Bei einer solchen als richtig angenommenen Position ist die Frage nach der Leistungsfähigkeit und nach der Art der kunstpädagogischen Tätigkeit recht eindeutig zu beantworten. Es kann nicht mehr darum gehen, durch Kunsterziehung in jedem Einzelnen die bei ihm verschütteten oder nicht ausgebildeten künstlerischen Fähigkeiten zu wecken, denn künstlerisches Tun kann eben nicht mehr als Form freier, nichtentfremdeter Arbeit verstanden werden. Die Kunsterziehung kann sich nicht länger darauf berufen, die normativen ästhetischen Kategorien gegenüber jedermann durchzusetzen. Ihre Aufgabe sollte vielmehr darin bestehen, künstlerische Produktionsformen als gesellschaftliche Produktivmittel darzustellen, also begreiflich zu machen, daß die Kunst nicht mehr als Bestimmung des gesellschaftlichen Überbaus betrachtet werden kann, sondern daß sie auf die Basis abgesunken ist. Deshalb werden auch die Verfahren der Kunsterziehung als Ideologiekritik unbrauchbar. Die Darstellung künstlerischer Tätigkeit als gesellschaftliches Produktivmittel wird entscheidend als Hervorbringung von Theorie vorzunehmen sein. Also als eine Angleichung künstlerischer Produktion an allgemeine gesellschaftliche Produktionen, die in jedem Falle heute von der Theoriebildung ausgehen.
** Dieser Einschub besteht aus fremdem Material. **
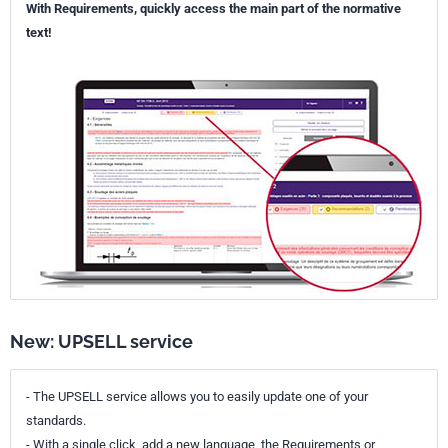
With Requirements, quickly access the main part of the normative
text!
New: UPSELL service
- The UPSELL service allows you to easily update one of your
standards.
- With a single click, add a new language, the Requirements or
Die Künstler ihrerseits erfahren inzwischen täglich, daß sie ohne solche Theoriebildung nicht mehr auskommen. Der Sinn und die Aufgaben von Kunstanstalten sollte demnach darin liegen, Theoriebildung zu betreiben unter Ausnutzung der Tatsache, daß die Künstler von ihrer allgemeinen Disposition her geeignet sind, als Generalisten zu arbeiten, das heißt, daß sie die heute gegebenen komplexen Sach- und Funktionszusammenhänge mit dem höchsten Maß an Rückkopplung der einzelnen Bereiche aufeinander bearbeiten können.